Start of Records for the exercise
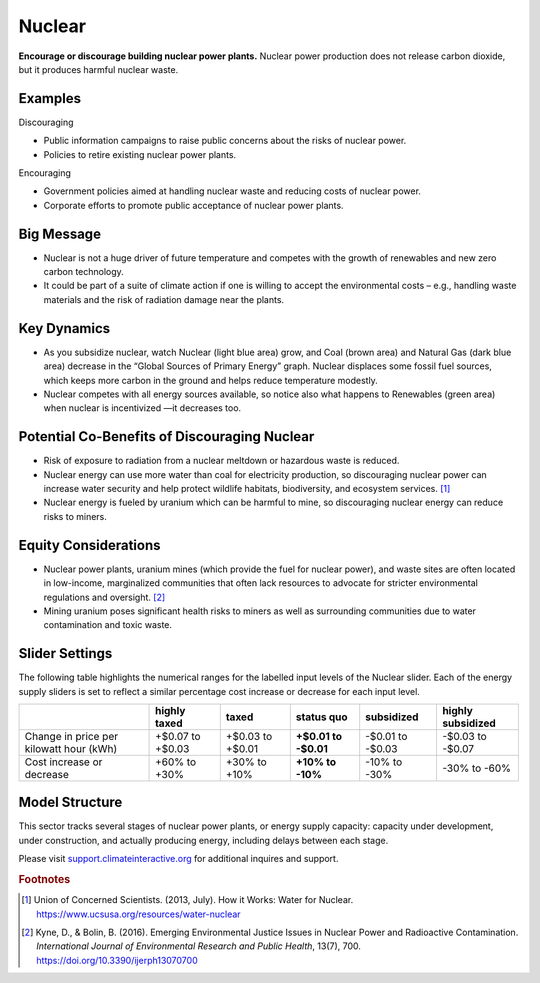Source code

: |imgNuclearIcon| Nuclear
========================

**Encourage or discourage building nuclear power plants.** Nuclear power production does not release carbon dioxide, but it produces harmful nuclear waste.

Examples
--------

Discouraging

* Public information campaigns to raise public concerns about the risks of nuclear power.

* Policies to retire existing nuclear power plants.

Encouraging

* Government policies aimed at handling nuclear waste and reducing costs of nuclear power.

* Corporate efforts to promote public acceptance of nuclear power plants.

Big Message
-----------

* Nuclear is not a huge driver of future temperature and competes with the growth of renewables and new zero carbon technology.

* It could be part of a suite of climate action if one is willing to accept the environmental costs – e.g., handling waste materials and the risk of radiation damage near the plants.

Key Dynamics
------------

* As you subsidize nuclear, watch Nuclear (light blue area) grow, and Coal (brown area) and Natural Gas (dark blue area) decrease in the “Global Sources of Primary Energy” graph. Nuclear displaces some fossil fuel sources, which keeps more carbon in the ground and helps reduce temperature modestly.

* Nuclear competes with all energy sources available, so notice also what happens to Renewables (green area) when nuclear is incentivized —it decreases too. 

Potential Co-Benefits of Discouraging Nuclear 
----------------------------------------------
- Risk of exposure to radiation from a nuclear meltdown or hazardous waste is reduced.
- Nuclear energy can use more water than coal for electricity production, so discouraging nuclear power can increase water security and help protect wildlife habitats, biodiversity, and ecosystem services. [#nuclearfn1]_  
- Nuclear energy is fueled by uranium which can be harmful to mine, so discouraging nuclear energy can reduce risks to miners.

Equity Considerations 
----------------------
- Nuclear power plants, uranium mines (which provide the fuel for nuclear power), and waste sites are often located in low-income, marginalized communities that often lack resources to advocate for stricter environmental regulations and oversight. [#nuclearfn2]_     
- Mining uranium poses significant health risks to miners as well as surrounding communities due to water contamination and toxic waste. 

Slider Settings
---------------

The following table highlights the numerical ranges for the labelled input levels of the Nuclear slider. Each of the energy supply sliders is set to reflect a similar percentage cost increase or decrease for each input level. 

======================================= ================ ================ =========== ========== =================
\                                       highly taxed     taxed            status quo  subsidized highly subsidized
======================================= ================ ================ =========== ========== =================
Change in price per kilowatt hour (kWh) +$0.07 to +$0.03 +$0.03 to +$0.01 **+$0.01 to -$0.01 to  -$0.03 to
                                                                          -$0.01**    -$0.03     -$0.07
Cost increase or decrease               +60% to +30%     +30% to +10%     **+10% to   -10% to    -30% to
                                                                          -10%**      -30%       -60%
======================================= ================ ================ =========== ========== =================

Model Structure
---------------

This sector tracks several stages of nuclear power plants, or energy supply capacity: capacity under development, under construction, and actually producing energy, including delays between each stage.

Please visit `support.climateinteractive.org <https://support.climateinteractive.org>`_ for additional inquires and support.

.. rubric:: Footnotes

.. [#nuclearfn1] Union of Concerned Scientists. (2013, July). How it Works: Water for Nuclear. https://www.ucsusa.org/resources/water-nuclear  
.. [#nuclearfn2] Kyne, D., & Bolin, B. (2016). Emerging Environmental Justice Issues in Nuclear Power and Radioactive Contamination. *International Journal of Environmental Research and Public Health*, 13(7), 700. https://doi.org/10.3390/ijerph13070700

.. SUBSTITUTIONS SECTION

.. |imgNuclearIcon| image:: ../images/icons/nuclear_icon.png
   :width: 0.46111in
   :height: 0.49339in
End of Records for the exercise
• What is being asked:
Please reproduce the lines from the line with "zero carbon technology." to the line with "- Nuclear energy can", both ends included, exactly as they appear above.

• Solved problem:
* Nuclear is not a huge driver of future temperature and competes with the growth of renewables and new zero carbon technology.

* It could be part of a suite of climate action if one is willing to accept the environmental costs – e.g., handling waste materials and the risk of radiation damage near the plants.

Key Dynamics
------------

* As you subsidize nuclear, watch Nuclear (light blue area) grow, and Coal (brown area) and Natural Gas (dark blue area) decrease in the “Global Sources of Primary Energy” graph. Nuclear displaces some fossil fuel sources, which keeps more carbon in the ground and helps reduce temperature modestly.

* Nuclear competes with all energy sources available, so notice also what happens to Renewables (green area) when nuclear is incentivized —it decreases too. 

Potential Co-Benefits of Discouraging Nuclear 
----------------------------------------------
- Risk of exposure to radiation from a nuclear meltdown or hazardous waste is reduced.
- Nuclear energy can use more water than coal for electricity production, so discouraging nuclear power can increase water security and help protect wildlife habitats, biodiversity, and ecosystem services. [#nuclearfn1]_  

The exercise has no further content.